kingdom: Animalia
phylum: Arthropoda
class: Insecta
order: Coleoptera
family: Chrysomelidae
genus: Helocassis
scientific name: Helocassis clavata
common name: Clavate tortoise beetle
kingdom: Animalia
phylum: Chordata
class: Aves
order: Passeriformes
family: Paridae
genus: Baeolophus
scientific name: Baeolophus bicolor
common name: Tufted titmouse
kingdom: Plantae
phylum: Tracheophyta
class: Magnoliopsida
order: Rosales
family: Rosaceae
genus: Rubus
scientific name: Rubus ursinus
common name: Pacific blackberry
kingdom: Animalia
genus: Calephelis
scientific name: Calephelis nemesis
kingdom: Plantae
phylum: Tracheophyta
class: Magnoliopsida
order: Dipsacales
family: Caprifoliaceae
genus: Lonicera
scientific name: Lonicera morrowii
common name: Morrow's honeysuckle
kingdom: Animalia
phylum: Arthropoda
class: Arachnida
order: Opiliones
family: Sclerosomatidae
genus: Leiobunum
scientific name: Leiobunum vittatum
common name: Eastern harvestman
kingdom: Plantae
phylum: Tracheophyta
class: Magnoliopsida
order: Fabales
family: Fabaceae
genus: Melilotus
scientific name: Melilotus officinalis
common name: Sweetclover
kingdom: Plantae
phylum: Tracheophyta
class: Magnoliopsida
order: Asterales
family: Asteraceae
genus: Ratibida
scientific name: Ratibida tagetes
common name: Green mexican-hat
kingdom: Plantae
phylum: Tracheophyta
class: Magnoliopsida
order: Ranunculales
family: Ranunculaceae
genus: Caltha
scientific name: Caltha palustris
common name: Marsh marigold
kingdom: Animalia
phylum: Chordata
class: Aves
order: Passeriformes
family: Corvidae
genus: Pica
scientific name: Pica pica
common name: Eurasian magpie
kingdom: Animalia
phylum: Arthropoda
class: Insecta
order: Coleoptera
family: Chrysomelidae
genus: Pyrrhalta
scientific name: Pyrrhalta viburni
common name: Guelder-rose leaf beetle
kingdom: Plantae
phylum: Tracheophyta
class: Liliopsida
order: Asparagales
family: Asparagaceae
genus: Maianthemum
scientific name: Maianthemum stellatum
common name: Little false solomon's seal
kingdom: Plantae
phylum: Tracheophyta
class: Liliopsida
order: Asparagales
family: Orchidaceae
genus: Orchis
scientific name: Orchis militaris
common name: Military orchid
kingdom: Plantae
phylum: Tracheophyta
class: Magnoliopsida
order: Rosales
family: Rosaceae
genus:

> Instrucciones de la tarea: Presenta como lista numerada, y solo esas, las líneas del listado que empiezan en la que contiene "scientific name: Helocassis clavata" y siguen hasta la que contiene "genus: Pica", ambas incluidas. Omite las líneas en blanco.

> Resultado de la tarea:
1. scientific name: Helocassis clavata
2. common name: Clavate tortoise beetle
3. kingdom: Animalia
4. phylum: Chordata
5. class: Aves
6. order: Passeriformes
7. family: Paridae
8. genus: Baeolophus
9. scientific name: Baeolophus bicolor
10. common name: Tufted titmouse
11. kingdom: Plantae
12. phylum: Tracheophyta
13. class: Magnoliopsida
14. order: Rosales
15. family: Rosaceae
16. genus: Rubus
17. scientific name: Rubus ursinus
18. common name: Pacific blackberry
19. kingdom: Animalia
20. genus: Calephelis
21. scientific name: Calephelis nemesis
22. kingdom: Plantae
23. phylum: Tracheophyta
24. class: Magnoliopsida
25. order: Dipsacales
26. family: Caprifoliaceae
27. genus: Lonicera
28. scientific name: Lonicera morrowii
29. common name: Morrow's honeysuckle
30. kingdom: Animalia
31. phylum: Arthropoda
32. class: Arachnida
33. order: Opiliones
34. family: Sclerosomatidae
35. genus: Leiobunum
36. scientific name: Leiobunum vittatum
37. common name: Eastern harvestman
38. kingdom: Plantae
39. phylum: Tracheophyta
40. class: Magnoliopsida
41. order: Fabales
42. family: Fabaceae
43. genus: Melilotus
44. scientific name: Melilotus officinalis
45. common name: Sweetclover
46. kingdom: Plantae
47. phylum: Tracheophyta
48. class: Magnoliopsida
49. order: Asterales
50. family: Asteraceae
51. genus: Ratibida
52. scientific name: Ratibida tagetes
53. common name: Green mexican-hat
54. kingdom: Plantae
55. phylum: Tracheophyta
56. class: Magnoliopsida
57. order: Ranunculales
58. family: Ranunculaceae
59. genus: Caltha
60. scientific name: Caltha palustris
61. common name: Marsh marigold
62. kingdom: Animalia
63. phylum: Chordata
64. class: Aves
65. order: Passeriformes
66. family: Corvidae
67. genus: Pica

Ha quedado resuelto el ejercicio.